- TASK REQUIREMENTS
From the entries below, copy out all lines holding "TENDERS".

- Dataset records
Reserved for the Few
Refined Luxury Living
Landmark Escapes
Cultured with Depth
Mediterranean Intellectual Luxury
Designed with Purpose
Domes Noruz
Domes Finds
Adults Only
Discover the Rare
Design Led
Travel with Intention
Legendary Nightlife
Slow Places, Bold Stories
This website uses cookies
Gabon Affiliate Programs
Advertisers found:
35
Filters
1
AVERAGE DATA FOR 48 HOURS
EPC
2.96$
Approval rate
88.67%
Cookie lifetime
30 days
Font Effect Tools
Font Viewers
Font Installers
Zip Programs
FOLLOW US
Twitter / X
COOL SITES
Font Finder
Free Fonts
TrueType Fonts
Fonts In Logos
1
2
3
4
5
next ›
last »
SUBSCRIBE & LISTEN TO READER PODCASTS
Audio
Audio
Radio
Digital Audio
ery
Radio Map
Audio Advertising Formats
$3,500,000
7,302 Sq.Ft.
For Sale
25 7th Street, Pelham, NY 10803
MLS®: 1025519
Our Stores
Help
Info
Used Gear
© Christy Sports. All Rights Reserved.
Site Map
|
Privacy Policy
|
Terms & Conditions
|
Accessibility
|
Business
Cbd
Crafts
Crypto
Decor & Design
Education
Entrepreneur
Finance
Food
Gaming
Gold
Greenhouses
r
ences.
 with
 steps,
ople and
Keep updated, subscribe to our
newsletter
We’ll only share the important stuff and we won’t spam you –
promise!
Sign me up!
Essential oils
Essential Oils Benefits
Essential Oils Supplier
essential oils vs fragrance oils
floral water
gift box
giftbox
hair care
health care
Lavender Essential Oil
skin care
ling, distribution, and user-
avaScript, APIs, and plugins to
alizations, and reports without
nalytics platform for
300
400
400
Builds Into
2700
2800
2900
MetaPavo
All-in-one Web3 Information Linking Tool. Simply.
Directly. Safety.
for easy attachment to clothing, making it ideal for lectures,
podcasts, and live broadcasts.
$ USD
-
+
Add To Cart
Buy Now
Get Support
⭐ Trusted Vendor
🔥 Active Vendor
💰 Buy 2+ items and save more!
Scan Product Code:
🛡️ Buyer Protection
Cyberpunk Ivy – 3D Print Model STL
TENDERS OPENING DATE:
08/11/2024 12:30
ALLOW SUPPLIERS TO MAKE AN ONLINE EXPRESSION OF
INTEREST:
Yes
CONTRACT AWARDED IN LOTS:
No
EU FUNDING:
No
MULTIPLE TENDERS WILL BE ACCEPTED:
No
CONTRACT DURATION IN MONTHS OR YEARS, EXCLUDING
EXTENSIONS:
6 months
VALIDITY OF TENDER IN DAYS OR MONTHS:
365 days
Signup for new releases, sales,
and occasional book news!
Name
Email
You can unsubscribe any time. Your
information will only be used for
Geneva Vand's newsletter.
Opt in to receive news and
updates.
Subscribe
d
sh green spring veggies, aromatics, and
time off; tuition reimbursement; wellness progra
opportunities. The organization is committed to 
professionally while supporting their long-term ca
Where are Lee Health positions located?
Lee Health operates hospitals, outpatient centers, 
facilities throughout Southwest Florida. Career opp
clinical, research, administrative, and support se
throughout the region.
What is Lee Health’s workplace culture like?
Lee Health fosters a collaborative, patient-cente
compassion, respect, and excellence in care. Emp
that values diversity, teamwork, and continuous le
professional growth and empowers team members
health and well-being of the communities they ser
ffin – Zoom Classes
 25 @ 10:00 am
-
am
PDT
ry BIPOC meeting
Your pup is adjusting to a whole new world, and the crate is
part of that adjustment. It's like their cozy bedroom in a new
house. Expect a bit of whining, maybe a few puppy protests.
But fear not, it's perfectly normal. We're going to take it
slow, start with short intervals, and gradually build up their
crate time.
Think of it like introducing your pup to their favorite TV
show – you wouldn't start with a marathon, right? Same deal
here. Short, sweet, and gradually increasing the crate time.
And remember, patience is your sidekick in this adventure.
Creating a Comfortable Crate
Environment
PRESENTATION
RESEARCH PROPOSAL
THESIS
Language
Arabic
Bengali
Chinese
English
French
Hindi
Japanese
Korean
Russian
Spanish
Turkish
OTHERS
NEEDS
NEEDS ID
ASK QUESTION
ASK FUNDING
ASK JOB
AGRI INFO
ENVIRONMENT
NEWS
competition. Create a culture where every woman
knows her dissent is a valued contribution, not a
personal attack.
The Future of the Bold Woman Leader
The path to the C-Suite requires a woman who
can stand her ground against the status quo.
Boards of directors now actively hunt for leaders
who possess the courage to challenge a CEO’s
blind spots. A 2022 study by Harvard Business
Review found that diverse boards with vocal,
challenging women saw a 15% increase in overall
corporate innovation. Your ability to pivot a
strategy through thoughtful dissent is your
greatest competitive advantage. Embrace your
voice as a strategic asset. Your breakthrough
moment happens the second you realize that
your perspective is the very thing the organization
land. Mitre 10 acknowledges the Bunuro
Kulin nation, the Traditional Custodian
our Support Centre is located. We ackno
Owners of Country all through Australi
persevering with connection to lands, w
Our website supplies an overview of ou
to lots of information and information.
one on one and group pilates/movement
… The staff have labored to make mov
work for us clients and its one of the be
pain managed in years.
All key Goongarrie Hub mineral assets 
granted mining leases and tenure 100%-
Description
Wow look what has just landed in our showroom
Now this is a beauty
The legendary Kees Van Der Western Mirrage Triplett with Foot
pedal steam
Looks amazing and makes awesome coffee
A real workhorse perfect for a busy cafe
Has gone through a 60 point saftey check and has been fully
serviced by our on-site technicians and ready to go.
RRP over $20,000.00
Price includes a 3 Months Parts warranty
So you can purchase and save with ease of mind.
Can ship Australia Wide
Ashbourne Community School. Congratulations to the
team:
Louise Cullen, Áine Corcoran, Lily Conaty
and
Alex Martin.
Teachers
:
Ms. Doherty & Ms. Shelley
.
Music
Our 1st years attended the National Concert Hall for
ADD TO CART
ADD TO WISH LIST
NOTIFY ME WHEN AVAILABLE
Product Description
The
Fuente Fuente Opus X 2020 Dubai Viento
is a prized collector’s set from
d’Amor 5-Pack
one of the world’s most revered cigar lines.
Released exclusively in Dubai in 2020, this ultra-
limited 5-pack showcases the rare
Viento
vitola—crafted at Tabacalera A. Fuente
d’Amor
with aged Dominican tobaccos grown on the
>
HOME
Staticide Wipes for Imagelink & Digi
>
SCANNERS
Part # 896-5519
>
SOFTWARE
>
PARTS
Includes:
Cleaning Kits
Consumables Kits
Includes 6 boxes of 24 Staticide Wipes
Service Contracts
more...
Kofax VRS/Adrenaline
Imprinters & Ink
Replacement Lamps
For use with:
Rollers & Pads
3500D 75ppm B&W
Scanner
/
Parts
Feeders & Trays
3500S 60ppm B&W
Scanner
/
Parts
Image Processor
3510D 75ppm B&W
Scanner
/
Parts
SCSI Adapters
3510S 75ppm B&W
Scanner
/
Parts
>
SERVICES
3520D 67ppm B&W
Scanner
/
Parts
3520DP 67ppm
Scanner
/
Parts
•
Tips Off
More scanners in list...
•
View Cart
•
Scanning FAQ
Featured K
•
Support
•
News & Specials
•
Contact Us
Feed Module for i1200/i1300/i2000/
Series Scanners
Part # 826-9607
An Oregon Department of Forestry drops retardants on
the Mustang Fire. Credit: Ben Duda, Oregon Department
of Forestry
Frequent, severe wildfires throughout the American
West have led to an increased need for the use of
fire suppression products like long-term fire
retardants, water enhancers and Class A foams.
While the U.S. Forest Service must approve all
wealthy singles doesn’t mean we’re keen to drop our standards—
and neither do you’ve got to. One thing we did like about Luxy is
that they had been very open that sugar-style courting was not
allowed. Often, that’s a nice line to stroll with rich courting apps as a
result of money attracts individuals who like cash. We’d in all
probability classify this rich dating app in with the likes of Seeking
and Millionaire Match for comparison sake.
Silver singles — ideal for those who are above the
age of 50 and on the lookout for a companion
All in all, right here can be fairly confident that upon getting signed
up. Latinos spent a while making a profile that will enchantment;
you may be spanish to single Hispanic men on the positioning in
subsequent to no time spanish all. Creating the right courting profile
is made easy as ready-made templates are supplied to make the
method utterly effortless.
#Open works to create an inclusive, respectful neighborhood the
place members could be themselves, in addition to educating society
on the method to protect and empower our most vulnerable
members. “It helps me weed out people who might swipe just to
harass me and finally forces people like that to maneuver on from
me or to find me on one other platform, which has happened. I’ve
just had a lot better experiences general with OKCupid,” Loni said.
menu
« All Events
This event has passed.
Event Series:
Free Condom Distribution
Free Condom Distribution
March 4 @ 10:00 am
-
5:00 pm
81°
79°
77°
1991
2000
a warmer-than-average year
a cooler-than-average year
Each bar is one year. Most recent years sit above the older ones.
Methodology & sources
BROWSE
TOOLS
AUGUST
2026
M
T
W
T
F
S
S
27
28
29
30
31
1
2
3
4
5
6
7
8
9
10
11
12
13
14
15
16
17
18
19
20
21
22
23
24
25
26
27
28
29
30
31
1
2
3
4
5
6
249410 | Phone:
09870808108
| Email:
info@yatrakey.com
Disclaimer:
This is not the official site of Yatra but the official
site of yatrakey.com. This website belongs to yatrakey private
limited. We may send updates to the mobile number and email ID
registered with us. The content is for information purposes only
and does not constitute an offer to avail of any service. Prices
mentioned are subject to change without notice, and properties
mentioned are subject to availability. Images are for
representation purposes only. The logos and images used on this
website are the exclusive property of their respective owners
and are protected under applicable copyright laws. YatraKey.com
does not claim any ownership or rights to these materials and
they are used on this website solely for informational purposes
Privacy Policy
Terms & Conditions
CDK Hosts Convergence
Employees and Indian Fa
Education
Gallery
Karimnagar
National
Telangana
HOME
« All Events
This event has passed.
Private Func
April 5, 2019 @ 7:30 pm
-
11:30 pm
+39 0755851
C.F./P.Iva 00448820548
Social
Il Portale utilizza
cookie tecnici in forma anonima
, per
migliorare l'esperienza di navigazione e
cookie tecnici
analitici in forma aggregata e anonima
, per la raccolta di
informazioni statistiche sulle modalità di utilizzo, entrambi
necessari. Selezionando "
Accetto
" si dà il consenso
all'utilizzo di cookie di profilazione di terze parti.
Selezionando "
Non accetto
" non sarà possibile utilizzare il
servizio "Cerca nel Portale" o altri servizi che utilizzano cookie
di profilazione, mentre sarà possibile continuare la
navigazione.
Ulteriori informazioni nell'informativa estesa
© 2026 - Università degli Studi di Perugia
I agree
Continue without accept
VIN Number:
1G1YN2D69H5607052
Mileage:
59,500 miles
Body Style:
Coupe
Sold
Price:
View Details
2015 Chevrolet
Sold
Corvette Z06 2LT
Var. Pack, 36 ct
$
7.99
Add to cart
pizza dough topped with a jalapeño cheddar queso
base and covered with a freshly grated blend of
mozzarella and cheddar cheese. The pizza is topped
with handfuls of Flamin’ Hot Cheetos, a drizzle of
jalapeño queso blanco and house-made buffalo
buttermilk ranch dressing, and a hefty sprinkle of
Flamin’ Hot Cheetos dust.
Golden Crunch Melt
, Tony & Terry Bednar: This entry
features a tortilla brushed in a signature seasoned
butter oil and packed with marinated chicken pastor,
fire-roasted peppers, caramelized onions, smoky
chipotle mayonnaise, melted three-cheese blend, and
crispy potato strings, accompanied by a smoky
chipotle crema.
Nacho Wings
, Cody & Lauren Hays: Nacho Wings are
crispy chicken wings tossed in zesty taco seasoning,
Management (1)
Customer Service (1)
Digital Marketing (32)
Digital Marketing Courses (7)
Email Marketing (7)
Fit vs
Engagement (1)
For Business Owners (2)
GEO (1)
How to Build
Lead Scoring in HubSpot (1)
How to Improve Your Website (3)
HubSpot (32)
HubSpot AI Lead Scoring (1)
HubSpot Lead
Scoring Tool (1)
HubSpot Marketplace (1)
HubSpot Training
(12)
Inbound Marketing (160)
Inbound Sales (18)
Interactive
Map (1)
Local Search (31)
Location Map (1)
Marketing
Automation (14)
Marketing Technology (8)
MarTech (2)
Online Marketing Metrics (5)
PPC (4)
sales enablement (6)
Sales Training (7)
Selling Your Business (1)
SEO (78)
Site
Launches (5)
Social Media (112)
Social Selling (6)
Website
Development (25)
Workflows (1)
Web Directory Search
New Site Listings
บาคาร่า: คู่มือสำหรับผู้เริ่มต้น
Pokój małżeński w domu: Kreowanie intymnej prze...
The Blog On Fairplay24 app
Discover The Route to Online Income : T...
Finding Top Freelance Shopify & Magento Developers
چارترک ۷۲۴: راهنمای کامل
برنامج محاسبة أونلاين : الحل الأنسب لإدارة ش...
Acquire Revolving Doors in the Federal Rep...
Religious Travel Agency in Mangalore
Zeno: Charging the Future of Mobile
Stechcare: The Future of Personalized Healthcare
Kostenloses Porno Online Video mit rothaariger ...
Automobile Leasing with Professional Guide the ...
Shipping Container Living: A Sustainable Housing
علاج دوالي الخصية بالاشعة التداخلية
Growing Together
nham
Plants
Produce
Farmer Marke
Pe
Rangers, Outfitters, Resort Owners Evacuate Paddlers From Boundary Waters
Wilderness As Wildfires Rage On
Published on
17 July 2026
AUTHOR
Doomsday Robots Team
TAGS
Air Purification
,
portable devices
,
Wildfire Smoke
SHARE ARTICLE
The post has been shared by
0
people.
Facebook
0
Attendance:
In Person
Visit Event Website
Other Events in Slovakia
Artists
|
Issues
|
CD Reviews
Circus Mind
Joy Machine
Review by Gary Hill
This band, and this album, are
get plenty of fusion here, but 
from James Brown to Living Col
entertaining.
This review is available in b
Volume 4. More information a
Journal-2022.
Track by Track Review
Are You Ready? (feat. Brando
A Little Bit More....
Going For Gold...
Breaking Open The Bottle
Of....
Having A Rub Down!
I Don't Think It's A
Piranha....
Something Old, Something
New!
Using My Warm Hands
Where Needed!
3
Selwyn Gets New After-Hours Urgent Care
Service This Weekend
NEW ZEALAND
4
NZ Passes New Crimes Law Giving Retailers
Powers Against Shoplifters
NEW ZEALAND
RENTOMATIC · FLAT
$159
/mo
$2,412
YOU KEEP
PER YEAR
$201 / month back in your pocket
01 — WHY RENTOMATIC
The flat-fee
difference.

- OUTPUT OF THE EXERCISE
TENDERS OPENING DATE:
MULTIPLE TENDERS WILL BE ACCEPTED:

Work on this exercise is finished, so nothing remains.